Task directions:
The whole listing below is to be returned without alteration.

The records:
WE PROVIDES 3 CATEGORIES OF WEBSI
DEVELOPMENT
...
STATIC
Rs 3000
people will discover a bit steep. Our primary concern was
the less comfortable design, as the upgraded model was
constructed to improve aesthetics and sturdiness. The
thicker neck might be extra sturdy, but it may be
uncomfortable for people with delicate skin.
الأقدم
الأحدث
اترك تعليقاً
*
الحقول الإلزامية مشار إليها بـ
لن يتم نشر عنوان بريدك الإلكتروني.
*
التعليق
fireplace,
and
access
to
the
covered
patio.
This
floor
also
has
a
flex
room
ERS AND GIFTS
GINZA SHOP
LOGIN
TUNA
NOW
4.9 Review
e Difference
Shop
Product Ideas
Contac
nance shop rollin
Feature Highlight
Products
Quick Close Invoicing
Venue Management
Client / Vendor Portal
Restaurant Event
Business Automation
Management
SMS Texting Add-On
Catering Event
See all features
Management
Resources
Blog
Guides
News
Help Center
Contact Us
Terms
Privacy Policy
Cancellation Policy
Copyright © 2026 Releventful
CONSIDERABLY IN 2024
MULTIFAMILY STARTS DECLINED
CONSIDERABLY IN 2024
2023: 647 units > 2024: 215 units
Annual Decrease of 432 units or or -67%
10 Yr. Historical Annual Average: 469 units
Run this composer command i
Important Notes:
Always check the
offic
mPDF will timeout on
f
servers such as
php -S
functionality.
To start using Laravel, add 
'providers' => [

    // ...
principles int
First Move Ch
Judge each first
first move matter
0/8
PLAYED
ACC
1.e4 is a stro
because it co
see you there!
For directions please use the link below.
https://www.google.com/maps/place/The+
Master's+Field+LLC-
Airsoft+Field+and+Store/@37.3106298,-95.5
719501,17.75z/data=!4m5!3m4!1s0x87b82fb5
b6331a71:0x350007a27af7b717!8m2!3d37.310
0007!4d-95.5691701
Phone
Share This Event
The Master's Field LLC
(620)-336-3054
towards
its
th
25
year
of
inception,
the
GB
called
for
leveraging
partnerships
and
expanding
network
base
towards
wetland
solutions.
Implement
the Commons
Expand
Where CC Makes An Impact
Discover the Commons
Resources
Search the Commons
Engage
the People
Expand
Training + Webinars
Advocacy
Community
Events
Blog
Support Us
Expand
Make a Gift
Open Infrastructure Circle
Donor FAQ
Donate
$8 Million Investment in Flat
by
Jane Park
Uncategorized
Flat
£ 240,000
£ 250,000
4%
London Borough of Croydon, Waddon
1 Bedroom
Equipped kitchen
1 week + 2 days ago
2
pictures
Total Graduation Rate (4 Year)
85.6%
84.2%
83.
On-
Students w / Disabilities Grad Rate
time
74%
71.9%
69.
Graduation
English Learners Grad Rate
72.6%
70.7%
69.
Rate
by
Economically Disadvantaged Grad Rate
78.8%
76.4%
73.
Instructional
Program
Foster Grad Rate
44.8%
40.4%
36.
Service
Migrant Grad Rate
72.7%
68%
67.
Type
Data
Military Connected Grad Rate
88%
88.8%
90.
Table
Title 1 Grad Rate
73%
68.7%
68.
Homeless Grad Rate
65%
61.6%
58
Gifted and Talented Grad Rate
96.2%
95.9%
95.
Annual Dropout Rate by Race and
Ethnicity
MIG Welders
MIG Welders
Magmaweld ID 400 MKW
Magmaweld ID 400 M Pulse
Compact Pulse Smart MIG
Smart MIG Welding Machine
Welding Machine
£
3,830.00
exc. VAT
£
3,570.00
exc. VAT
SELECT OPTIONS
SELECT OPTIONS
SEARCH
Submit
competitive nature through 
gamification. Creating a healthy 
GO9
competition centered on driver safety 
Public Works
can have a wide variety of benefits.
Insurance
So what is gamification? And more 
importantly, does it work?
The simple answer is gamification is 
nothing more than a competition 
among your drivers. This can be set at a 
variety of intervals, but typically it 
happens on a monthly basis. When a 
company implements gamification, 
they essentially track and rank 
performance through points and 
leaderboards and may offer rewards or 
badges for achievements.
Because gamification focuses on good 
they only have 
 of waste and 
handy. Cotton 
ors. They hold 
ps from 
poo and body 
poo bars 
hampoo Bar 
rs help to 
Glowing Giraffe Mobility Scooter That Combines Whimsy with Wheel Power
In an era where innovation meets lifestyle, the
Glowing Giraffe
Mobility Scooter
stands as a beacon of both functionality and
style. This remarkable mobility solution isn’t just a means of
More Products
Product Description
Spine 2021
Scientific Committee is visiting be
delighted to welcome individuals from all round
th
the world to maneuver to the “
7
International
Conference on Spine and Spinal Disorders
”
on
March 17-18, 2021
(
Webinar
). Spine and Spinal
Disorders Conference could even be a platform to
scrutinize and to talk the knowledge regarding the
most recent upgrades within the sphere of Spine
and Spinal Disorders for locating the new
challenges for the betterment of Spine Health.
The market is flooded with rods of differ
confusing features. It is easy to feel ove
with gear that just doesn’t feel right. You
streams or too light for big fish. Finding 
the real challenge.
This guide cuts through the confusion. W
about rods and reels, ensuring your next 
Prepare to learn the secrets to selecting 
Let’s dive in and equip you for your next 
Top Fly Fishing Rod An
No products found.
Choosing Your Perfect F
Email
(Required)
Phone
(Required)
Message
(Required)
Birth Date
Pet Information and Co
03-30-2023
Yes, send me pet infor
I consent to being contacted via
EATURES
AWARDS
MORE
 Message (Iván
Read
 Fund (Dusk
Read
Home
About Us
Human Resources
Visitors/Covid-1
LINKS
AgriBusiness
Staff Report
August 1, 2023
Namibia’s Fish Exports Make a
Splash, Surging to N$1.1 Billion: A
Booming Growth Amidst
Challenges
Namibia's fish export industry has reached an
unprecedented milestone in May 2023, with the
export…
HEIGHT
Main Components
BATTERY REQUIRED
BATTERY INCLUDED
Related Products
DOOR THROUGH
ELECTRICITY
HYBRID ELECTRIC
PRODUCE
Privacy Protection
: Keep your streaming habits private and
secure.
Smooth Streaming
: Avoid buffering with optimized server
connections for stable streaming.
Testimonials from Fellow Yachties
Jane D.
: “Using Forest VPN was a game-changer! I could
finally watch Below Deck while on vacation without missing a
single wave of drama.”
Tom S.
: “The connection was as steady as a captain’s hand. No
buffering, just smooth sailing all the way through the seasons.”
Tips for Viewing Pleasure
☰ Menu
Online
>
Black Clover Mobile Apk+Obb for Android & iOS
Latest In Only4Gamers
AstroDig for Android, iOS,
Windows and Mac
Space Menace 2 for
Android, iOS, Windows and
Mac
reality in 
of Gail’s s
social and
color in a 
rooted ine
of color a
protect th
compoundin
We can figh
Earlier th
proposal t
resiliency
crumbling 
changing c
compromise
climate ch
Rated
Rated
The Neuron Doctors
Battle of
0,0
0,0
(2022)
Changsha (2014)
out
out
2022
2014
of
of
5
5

Answer section:
WE PROVIDES 3 CATEGORIES OF WEBSI
DEVELOPMENT
...
STATIC
Rs 3000
people will discover a bit steep. Our primary concern was
the less comfortable design, as the upgraded model was
constructed to improve aesthetics and sturdiness. The
thicker neck might be extra sturdy, but it may be
uncomfortable for people with delicate skin.
الأقدم
الأحدث
اترك تعليقاً
*
الحقول الإلزامية مشار إليها بـ
لن يتم نشر عنوان بريدك الإلكتروني.
*
التعليق
fireplace,
and
access
to
the
covered
patio.
This
floor
also
has
a
flex
room
ERS AND GIFTS
GINZA SHOP
LOGIN
TUNA
NOW
4.9 Review
e Difference
Shop
Product Ideas
Contac
nance shop rollin
Feature Highlight
Products
Quick Close Invoicing
Venue Management
Client / Vendor Portal
Restaurant Event
Business Automation
Management
SMS Texting Add-On
Catering Event
See all features
Management
Resources
Blog
Guides
News
Help Center
Contact Us
Terms
Privacy Policy
Cancellation Policy
Copyright © 2026 Releventful
CONSIDERABLY IN 2024
MULTIFAMILY STARTS DECLINED
CONSIDERABLY IN 2024
2023: 647 units > 2024: 215 units
Annual Decrease of 432 units or or -67%
10 Yr. Historical Annual Average: 469 units
Run this composer command i
Important Notes:
Always check the
offic
mPDF will timeout on
f
servers such as
php -S
functionality.
To start using Laravel, add 
'providers' => [

    // ...
principles int
First Move Ch
Judge each first
first move matter
0/8
PLAYED
ACC
1.e4 is a stro
because it co
see you there!
For directions please use the link below.
https://www.google.com/maps/place/The+
Master's+Field+LLC-
Airsoft+Field+and+Store/@37.3106298,-95.5
719501,17.75z/data=!4m5!3m4!1s0x87b82fb5
b6331a71:0x350007a27af7b717!8m2!3d37.310
0007!4d-95.5691701
Phone
Share This Event
The Master's Field LLC
(620)-336-3054
towards
its
th
25
year
of
inception,
the
GB
called
for
leveraging
partnerships
and
expanding
network
base
towards
wetland
solutions.
Implement
the Commons
Expand
Where CC Makes An Impact
Discover the Commons
Resources
Search the Commons
Engage
the People
Expand
Training + Webinars
Advocacy
Community
Events
Blog
Support Us
Expand
Make a Gift
Open Infrastructure Circle
Donor FAQ
Donate
$8 Million Investment in Flat
by
Jane Park
Uncategorized
Flat
£ 240,000
£ 250,000
4%
London Borough of Croydon, Waddon
1 Bedroom
Equipped kitchen
1 week + 2 days ago
2
pictures
Total Graduation Rate (4 Year)
85.6%
84.2%
83.
On-
Students w / Disabilities Grad Rate
time
74%
71.9%
69.
Graduation
English Learners Grad Rate
72.6%
70.7%
69.
Rate
by
Economically Disadvantaged Grad Rate
78.8%
76.4%
73.
Instructional
Program
Foster Grad Rate
44.8%
40.4%
36.
Service
Migrant Grad Rate
72.7%
68%
67.
Type
Data
Military Connected Grad Rate
88%
88.8%
90.
Table
Title 1 Grad Rate
73%
68.7%
68.
Homeless Grad Rate
65%
61.6%
58
Gifted and Talented Grad Rate
96.2%
95.9%
95.
Annual Dropout Rate by Race and
Ethnicity
MIG Welders
MIG Welders
Magmaweld ID 400 MKW
Magmaweld ID 400 M Pulse
Compact Pulse Smart MIG
Smart MIG Welding Machine
Welding Machine
£
3,830.00
exc. VAT
£
3,570.00
exc. VAT
SELECT OPTIONS
SELECT OPTIONS
SEARCH
Submit
competitive nature through 
gamification. Creating a healthy 
GO9
competition centered on driver safety 
Public Works
can have a wide variety of benefits.
Insurance
So what is gamification? And more 
importantly, does it work?
The simple answer is gamification is 
nothing more than a competition 
among your drivers. This can be set at a 
variety of intervals, but typically it 
happens on a monthly basis. When a 
company implements gamification, 
they essentially track and rank 
performance through points and 
leaderboards and may offer rewards or 
badges for achievements.
Because gamification focuses on good 
they only have 
 of waste and 
handy. Cotton 
ors. They hold 
ps from 
poo and body 
poo bars 
hampoo Bar 
rs help to 
Glowing Giraffe Mobility Scooter That Combines Whimsy with Wheel Power
In an era where innovation meets lifestyle, the
Glowing Giraffe
Mobility Scooter
stands as a beacon of both functionality and
style. This remarkable mobility solution isn’t just a means of
More Products
Product Description
Spine 2021
Scientific Committee is visiting be
delighted to welcome individuals from all round
th
the world to maneuver to the “
7
International
Conference on Spine and Spinal Disorders
”
on
March 17-18, 2021
(
Webinar
). Spine and Spinal
Disorders Conference could even be a platform to
scrutinize and to talk the knowledge regarding the
most recent upgrades within the sphere of Spine
and Spinal Disorders for locating the new
challenges for the betterment of Spine Health.
The market is flooded with rods of differ
confusing features. It is easy to feel ove
with gear that just doesn’t feel right. You
streams or too light for big fish. Finding 
the real challenge.
This guide cuts through the confusion. W
about rods and reels, ensuring your next 
Prepare to learn the secrets to selecting 
Let’s dive in and equip you for your next 
Top Fly Fishing Rod An
No products found.
Choosing Your Perfect F
Email
(Required)
Phone
(Required)
Message
(Required)
Birth Date
Pet Information and Co
03-30-2023
Yes, send me pet infor
I consent to being contacted via
EATURES
AWARDS
MORE
 Message (Iván
Read
 Fund (Dusk
Read
Home
About Us
Human Resources
Visitors/Covid-1
LINKS
AgriBusiness
Staff Report
August 1, 2023
Namibia’s Fish Exports Make a
Splash, Surging to N$1.1 Billion: A
Booming Growth Amidst
Challenges
Namibia's fish export industry has reached an
unprecedented milestone in May 2023, with the
export…
HEIGHT
Main Components
BATTERY REQUIRED
BATTERY INCLUDED
Related Products
DOOR THROUGH
ELECTRICITY
HYBRID ELECTRIC
PRODUCE
Privacy Protection
: Keep your streaming habits private and
secure.
Smooth Streaming
: Avoid buffering with optimized server
connections for stable streaming.
Testimonials from Fellow Yachties
Jane D.
: “Using Forest VPN was a game-changer! I could
finally watch Below Deck while on vacation without missing a
single wave of drama.”
Tom S.
: “The connection was as steady as a captain’s hand. No
buffering, just smooth sailing all the way through the seasons.”
Tips for Viewing Pleasure
☰ Menu
Online
>
Black Clover Mobile Apk+Obb for Android & iOS
Latest In Only4Gamers
AstroDig for Android, iOS,
Windows and Mac
Space Menace 2 for
Android, iOS, Windows and
Mac
reality in 
of Gail’s s
social and
color in a 
rooted ine
of color a
protect th
compoundin
We can figh
Earlier th
proposal t
resiliency
crumbling 
changing c
compromise
climate ch
Rated
Rated
The Neuron Doctors
Battle of
0,0
0,0
(2022)
Changsha (2014)
out
out
2022
2014
of
of
5
5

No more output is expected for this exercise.